Facts:

Lucy filed a case for legal separation against Clemente on the ground of concubinage and an attempt by him against her life. She likewise sought the issuance of a writ of preliminary mandatory injunction for the return to her of what she claimed to be her paraphernal and exclusive property, then under the administration and management of Clemente. Clemente opposed the motion based on Article 103 of the Civil Code which provides: "An action for legal separation shall in no case be tried before six months shall have elapsed since the filing of the petition” (now Art 58, Family Code).  He manifested that if the motion were heard, the prospect of the reconciliation of the spouses would become even more dim. Judge Vamenta granted the motion of Clemente and suspended the hearing of the petition for a writ of mandatory preliminary injunction. Thus, Lucy filed a petition for certiorari.


Issue:

Does the rule prohibiting the hearing of an action for legal separation before the lapse of six months from the filing of the petition preclude the court from acting on a motion for preliminary mandatory injunction applied for as an ancillary remedy to such a suit?


Held:

No. Article 103 the Civil Code is not an absolute bar to the hearing motion for preliminary injunction prior to the expiration of the six-month period.

Problems and tasks:
1. Print the part of the case summary that starts at the words "Does the rule" and stops after the words "such a suit?", copying it word for word.
2. According to the case summary, on what grounds did Lucy file for legal separation against Clemente?
The listing that follows is not needed for any of this work.

Information shown:

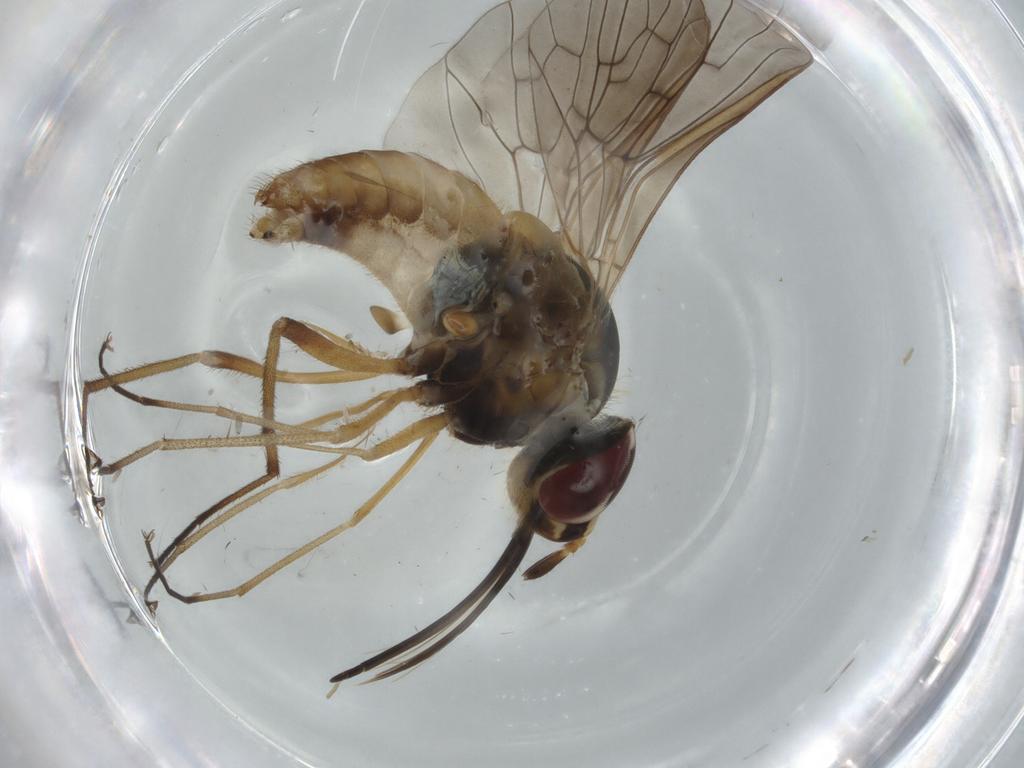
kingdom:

Task-by-task results:
1.
Does the rule prohibiting the hearing of an action for legal separation before the lapse of six months from the filing of the petition preclude the court from acting on a motion for preliminary mandatory injunction applied for as an ancillary remedy to such a suit?

2. Concubinage and an attempt by him against her life.